| What needs to be done |
Which lines run from the one containing "10 Mirza Sabljica, T. 8187-8189." through the end of the material? Reproduce them exactly.
**********
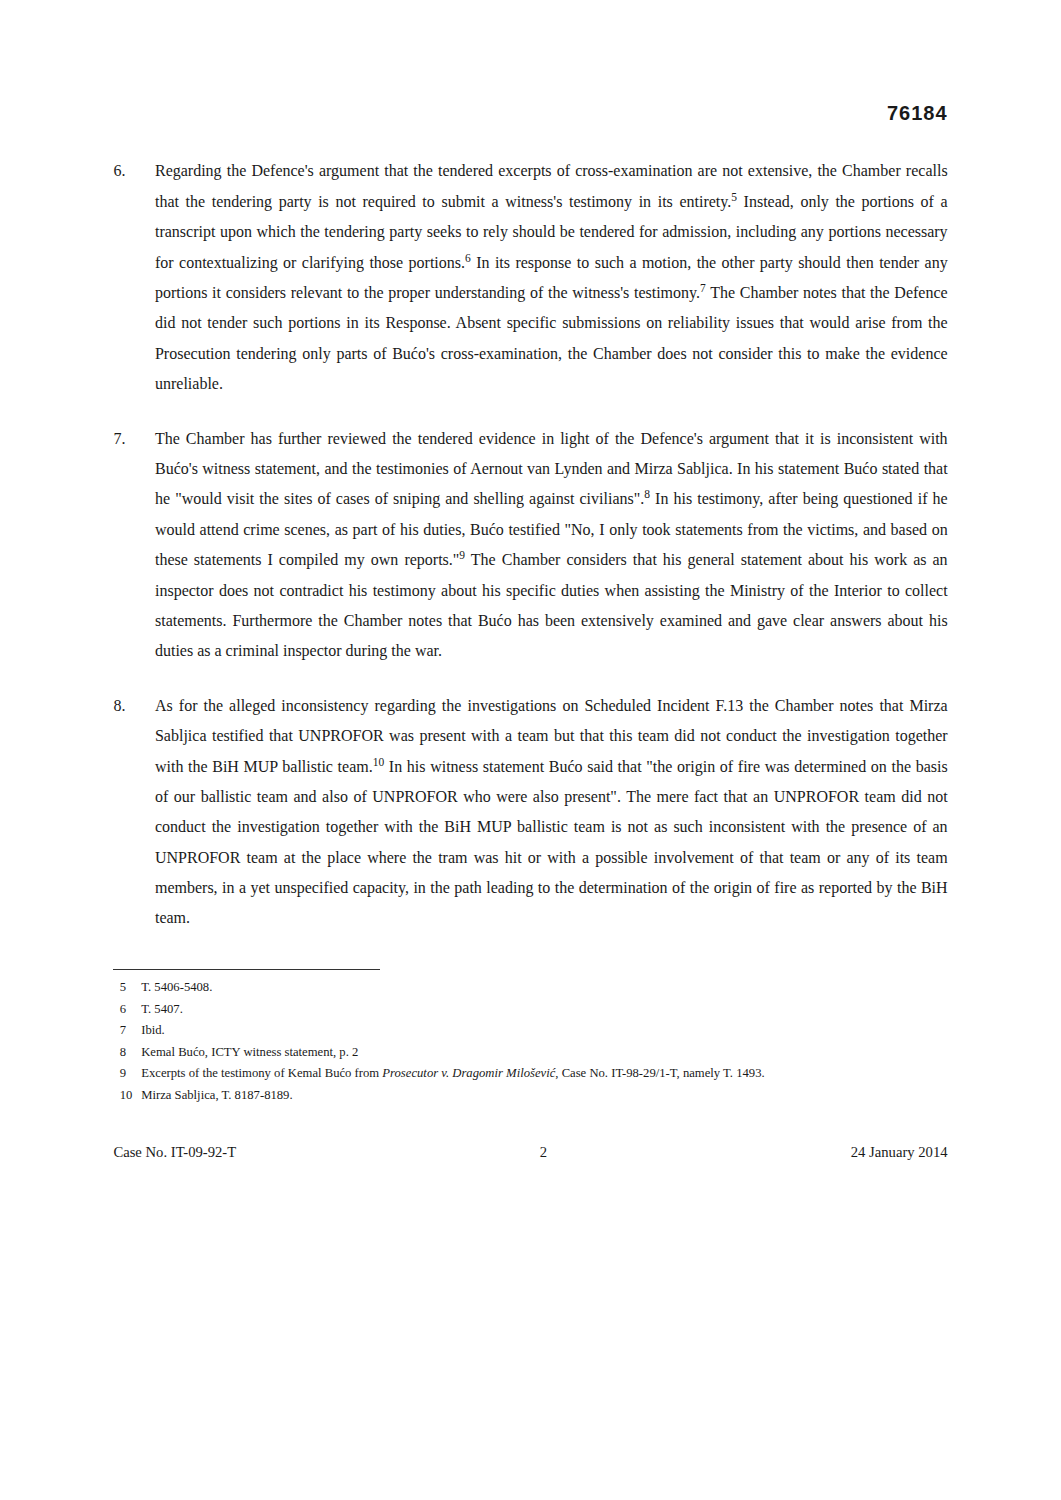76184
6. Regarding the Defence's argument that the tendered excerpts of cross-examination are not extensive, the Chamber recalls that the tendering party is not required to submit a witness's testimony in its entirety.5 Instead, only the portions of a transcript upon which the tendering party seeks to rely should be tendered for admission, including any portions necessary for contextualizing or clarifying those portions.6 In its response to such a motion, the other party should then tender any portions it considers relevant to the proper understanding of the witness's testimony.7 The Chamber notes that the Defence did not tender such portions in its Response. Absent specific submissions on reliability issues that would arise from the Prosecution tendering only parts of Bućo's cross-examination, the Chamber does not consider this to make the evidence unreliable.
7. The Chamber has further reviewed the tendered evidence in light of the Defence's argument that it is inconsistent with Bućo's witness statement, and the testimonies of Aernout van Lynden and Mirza Sabljica. In his statement Bućo stated that he "would visit the sites of cases of sniping and shelling against civilians".8 In his testimony, after being questioned if he would attend crime scenes, as part of his duties, Bućo testified "No, I only took statements from the victims, and based on these statements I compiled my own reports."9 The Chamber considers that his general statement about his work as an inspector does not contradict his testimony about his specific duties when assisting the Ministry of the Interior to collect statements. Furthermore the Chamber notes that Bućo has been extensively examined and gave clear answers about his duties as a criminal inspector during the war.
8. As for the alleged inconsistency regarding the investigations on Scheduled Incident F.13 the Chamber notes that Mirza Sabljica testified that UNPROFOR was present with a team but that this team did not conduct the investigation together with the BiH MUP ballistic team.10 In his witness statement Bućo said that "the origin of fire was determined on the basis of our ballistic team and also of UNPROFOR who were also present". The mere fact that an UNPROFOR team did not conduct the investigation together with the BiH MUP ballistic team is not as such inconsistent with the presence of an UNPROFOR team at the place where the tram was hit or with a possible involvement of that team or any of its team members, in a yet unspecified capacity, in the path leading to the determination of the origin of fire as reported by the BiH team.
5 T. 5406-5408.
6 T. 5407.
7 Ibid.
8 Kemal Bućo, ICTY witness statement, p. 2
9 Excerpts of the testimony of Kemal Bućo from Prosecutor v. Dragomir Milošević, Case No. IT-98-29/1-T, namely T. 1493.
10 Mirza Sabljica, T. 8187-8189.
Case No. IT-09-92-T 2 24 January 2014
**********
| Task solution |
10 Mirza Sabljica, T. 8187-8189.
Case No. IT-09-92-T 2 24 January 2014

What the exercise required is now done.